El Reino Unido era una (imperfecta y clasista) democracia parlamentaria, y habla en su honor que todas estas disposiciones y órdenes pudieran ser criticadas públicamente. Y lo fueron. El viejo Wells escribió pestes sobre la Emergency Powers Act y llegó a afirmar que para poder combatir a los nazis quizás no fuera lo mejor convertirse en nazis un poco más educados. Pero la inmensa mayoría de los británicos entendieron y asimilaron las disposiciones extraordinarias del Gobierno y el Parlamento. Porque era un asunto de vida o muerte. Porque el Reino Unido podría sobrevivir pero también sucumbir y en esa tesitura se asumieron los sacrificios materiales pero también los morales y espirituales que demandaba el interés colectivo, sabiendo que la supresión o restricción temporal de algunos derechos resultaba imprescindible. Por cierto, en julio de 1945, acabada la guerra en Europa, la izquierda laborista barrió electoralmente a los conservadores.

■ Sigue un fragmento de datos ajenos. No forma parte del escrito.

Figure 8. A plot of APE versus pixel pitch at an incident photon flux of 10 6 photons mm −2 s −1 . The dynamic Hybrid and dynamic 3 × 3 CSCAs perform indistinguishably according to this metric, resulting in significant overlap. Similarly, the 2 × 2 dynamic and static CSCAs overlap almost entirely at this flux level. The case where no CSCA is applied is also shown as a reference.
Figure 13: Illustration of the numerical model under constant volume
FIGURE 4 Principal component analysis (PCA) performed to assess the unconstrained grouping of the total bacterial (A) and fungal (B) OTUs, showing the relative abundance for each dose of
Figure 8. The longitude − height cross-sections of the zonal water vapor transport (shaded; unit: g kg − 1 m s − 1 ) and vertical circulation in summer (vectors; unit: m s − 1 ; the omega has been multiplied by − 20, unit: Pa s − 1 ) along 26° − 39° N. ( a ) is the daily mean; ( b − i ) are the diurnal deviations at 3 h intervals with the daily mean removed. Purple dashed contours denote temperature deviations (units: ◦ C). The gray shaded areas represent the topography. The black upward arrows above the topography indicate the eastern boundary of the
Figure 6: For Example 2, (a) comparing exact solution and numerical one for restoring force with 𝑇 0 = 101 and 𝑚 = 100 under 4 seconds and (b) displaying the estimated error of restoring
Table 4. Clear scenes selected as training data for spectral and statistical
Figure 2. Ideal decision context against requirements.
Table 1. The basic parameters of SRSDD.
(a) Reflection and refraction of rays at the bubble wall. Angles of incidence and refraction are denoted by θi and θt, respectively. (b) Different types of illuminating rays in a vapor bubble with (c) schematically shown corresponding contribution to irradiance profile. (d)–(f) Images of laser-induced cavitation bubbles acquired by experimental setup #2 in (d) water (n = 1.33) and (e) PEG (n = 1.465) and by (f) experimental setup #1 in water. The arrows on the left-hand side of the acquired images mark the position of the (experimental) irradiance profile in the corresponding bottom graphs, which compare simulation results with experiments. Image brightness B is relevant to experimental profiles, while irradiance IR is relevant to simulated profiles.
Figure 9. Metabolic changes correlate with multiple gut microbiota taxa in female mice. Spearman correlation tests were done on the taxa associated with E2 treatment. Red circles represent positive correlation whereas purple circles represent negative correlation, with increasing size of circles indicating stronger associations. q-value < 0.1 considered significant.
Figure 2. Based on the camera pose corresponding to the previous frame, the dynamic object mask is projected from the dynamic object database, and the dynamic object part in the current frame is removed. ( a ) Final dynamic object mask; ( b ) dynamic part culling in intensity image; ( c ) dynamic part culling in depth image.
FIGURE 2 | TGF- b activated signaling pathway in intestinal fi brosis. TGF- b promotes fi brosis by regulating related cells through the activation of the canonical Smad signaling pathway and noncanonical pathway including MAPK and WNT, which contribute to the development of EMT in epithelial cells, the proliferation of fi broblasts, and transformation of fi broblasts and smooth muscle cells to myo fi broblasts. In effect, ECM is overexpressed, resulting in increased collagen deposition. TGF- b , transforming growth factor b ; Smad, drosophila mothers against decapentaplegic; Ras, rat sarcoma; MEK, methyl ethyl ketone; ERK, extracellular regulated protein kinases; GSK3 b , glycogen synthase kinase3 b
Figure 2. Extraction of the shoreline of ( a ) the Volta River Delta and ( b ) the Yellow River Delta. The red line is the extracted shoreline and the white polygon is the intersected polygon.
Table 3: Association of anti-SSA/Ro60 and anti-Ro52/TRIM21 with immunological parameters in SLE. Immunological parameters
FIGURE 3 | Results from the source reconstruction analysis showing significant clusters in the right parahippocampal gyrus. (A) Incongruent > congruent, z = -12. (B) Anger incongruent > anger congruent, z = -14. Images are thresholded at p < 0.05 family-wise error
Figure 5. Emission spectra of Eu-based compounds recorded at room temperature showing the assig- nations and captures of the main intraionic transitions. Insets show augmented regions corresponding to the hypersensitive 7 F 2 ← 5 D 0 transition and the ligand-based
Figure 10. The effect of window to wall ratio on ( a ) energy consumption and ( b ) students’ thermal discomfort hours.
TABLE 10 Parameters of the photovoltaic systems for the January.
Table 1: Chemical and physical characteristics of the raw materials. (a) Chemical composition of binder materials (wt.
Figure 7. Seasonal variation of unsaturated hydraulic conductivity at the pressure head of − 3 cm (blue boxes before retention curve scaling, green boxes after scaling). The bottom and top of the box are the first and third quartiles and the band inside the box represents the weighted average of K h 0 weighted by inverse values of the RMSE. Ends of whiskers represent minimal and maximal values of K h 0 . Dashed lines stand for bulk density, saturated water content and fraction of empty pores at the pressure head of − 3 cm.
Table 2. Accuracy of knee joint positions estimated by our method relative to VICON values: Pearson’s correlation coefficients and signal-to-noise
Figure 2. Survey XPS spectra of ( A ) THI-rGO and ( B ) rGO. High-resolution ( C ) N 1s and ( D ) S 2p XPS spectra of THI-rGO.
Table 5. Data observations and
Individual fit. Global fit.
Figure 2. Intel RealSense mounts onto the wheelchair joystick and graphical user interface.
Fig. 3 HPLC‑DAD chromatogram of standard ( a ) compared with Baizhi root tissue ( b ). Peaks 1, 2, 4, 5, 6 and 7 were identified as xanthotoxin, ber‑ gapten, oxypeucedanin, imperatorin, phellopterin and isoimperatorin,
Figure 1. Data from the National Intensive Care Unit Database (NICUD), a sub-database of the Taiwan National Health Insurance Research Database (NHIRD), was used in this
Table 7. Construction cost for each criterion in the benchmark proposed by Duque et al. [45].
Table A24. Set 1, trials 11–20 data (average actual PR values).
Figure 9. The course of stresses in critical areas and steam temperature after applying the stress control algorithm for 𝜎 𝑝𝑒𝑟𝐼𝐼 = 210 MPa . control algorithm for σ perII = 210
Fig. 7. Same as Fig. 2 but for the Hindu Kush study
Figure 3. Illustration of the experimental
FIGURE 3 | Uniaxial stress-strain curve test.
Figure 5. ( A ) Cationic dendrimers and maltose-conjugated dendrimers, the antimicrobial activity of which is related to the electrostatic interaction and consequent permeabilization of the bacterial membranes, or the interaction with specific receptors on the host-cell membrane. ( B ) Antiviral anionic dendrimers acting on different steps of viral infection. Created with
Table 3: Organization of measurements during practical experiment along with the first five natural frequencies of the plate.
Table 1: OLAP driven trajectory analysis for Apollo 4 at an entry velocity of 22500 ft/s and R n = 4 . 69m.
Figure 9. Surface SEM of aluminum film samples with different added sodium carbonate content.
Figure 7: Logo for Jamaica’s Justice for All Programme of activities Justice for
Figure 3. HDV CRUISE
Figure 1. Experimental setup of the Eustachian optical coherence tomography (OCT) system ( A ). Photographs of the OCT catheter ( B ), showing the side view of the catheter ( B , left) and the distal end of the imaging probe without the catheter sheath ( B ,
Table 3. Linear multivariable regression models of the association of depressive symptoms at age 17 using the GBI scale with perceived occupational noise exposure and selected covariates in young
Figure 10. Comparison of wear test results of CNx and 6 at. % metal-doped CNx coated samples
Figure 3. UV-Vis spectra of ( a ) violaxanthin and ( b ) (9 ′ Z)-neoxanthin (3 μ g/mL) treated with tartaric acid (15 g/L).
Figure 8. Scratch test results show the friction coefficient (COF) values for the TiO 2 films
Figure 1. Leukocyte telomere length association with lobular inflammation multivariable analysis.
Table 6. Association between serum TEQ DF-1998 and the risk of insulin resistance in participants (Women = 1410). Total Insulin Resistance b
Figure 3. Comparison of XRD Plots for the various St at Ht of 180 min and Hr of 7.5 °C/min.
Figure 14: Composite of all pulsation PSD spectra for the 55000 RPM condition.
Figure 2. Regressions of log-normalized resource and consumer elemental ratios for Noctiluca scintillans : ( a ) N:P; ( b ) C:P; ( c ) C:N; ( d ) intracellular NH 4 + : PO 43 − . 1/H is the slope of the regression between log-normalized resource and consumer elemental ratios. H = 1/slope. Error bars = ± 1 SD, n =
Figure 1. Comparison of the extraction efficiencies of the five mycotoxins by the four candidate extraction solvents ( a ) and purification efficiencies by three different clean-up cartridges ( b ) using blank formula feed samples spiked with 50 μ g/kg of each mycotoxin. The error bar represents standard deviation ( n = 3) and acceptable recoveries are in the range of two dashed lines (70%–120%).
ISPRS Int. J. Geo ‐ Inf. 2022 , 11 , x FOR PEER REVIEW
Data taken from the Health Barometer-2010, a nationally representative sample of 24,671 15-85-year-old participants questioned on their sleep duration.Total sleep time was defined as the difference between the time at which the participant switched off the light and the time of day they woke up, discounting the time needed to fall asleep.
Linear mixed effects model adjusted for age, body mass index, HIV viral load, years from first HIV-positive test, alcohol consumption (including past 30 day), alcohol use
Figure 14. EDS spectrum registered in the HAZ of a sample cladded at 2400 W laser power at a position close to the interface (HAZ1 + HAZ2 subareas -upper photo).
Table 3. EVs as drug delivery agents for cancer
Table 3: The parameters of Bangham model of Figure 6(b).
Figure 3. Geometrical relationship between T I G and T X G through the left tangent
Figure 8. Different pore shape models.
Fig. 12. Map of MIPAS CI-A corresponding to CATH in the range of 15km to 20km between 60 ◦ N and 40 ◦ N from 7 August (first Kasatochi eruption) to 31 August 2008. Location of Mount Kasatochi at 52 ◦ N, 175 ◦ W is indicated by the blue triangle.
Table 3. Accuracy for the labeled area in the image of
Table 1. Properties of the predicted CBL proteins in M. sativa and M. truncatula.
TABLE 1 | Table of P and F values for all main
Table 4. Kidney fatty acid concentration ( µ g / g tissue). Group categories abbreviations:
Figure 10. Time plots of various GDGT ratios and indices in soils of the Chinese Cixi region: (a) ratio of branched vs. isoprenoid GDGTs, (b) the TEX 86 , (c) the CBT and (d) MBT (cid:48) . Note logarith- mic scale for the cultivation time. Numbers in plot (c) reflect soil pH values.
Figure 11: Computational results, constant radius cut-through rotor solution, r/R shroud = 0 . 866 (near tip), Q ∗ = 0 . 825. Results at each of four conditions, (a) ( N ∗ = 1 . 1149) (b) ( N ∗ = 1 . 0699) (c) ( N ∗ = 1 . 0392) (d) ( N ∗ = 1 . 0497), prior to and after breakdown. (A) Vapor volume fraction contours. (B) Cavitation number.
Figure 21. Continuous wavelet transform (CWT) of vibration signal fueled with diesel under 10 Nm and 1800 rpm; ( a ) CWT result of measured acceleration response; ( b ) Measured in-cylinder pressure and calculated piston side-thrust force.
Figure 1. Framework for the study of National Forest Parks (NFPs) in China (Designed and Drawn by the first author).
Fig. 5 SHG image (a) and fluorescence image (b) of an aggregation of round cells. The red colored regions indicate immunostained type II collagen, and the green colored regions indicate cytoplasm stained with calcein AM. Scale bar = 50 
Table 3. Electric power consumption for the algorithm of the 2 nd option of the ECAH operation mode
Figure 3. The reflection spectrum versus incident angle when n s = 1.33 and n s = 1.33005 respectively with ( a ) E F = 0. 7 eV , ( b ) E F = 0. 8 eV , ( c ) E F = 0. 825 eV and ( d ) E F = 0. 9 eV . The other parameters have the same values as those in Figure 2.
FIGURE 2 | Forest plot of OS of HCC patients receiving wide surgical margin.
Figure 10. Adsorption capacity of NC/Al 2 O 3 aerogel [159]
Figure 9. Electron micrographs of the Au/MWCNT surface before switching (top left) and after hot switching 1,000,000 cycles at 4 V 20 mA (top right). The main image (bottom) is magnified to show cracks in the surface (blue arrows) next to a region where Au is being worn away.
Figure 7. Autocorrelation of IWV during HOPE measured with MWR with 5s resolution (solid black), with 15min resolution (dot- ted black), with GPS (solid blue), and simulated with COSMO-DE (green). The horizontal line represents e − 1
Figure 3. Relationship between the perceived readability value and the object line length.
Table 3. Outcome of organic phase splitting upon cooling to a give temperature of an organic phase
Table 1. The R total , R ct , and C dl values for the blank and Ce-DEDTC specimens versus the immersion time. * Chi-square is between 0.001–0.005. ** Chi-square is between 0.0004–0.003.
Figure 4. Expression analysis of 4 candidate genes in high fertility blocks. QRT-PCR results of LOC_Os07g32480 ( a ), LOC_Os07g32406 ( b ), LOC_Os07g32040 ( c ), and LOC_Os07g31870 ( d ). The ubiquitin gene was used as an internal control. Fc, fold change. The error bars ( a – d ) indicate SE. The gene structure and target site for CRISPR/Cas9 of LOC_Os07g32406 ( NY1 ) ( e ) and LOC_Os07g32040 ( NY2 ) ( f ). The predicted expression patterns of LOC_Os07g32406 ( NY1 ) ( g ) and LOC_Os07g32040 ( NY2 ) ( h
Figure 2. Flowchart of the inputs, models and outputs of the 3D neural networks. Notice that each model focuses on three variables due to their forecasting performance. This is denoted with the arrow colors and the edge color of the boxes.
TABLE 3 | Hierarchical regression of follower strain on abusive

Sin duda la gestión de la pandemia en España merece duras críticas. En especial en los seis meses posteriores al confinamiento: desorden, improvisaciones, manipulación política, retórica asquerosa, estupidez o ineptitud administrativa, abuso del decreto ley bajo la protección del estado de alarma, irresponsabilidad a la hora de exportar la responsabilidad a las comunidades autonómicas. Se me antoja poco discutible. Pero empieza a hastiarme la insatisfacción sempiterna ante cualquier medida gubernamental para atajar un nuevo desbordamiento de la pandemia. Los que dicen que ya no pasa nada porque la mitad de la gente está vacunada y la otra mitad son jóvenes demasiado fuertes para que el virus se los lleve por delante. Los que afirman impertérritos que pedir certificados de vacunaciones o restringir la movilidad nocturna no sirve para nada. Los que desde las patronales llevan media eternidad proponiendo procedimientos y golpes de efecto perfectamente inútiles. Un poco de calma. Nos quedan tres meses como máximo para controlar al virus definitivamente y que no sea ya una amenaza para nuestra vida individual y colectiva. Las medidas que adoptó ayer el Gobierno autonómico quizás no sean las mejores y en algunos casos la contradicción es flagrante, y algunas propuestas, insuficientes. Pero no son desacertadas, intentan conciliar intereses bajo la prioridad del control sanitario y estimularán el ritmo de vacunación. Espero que se pueda constatar pronto.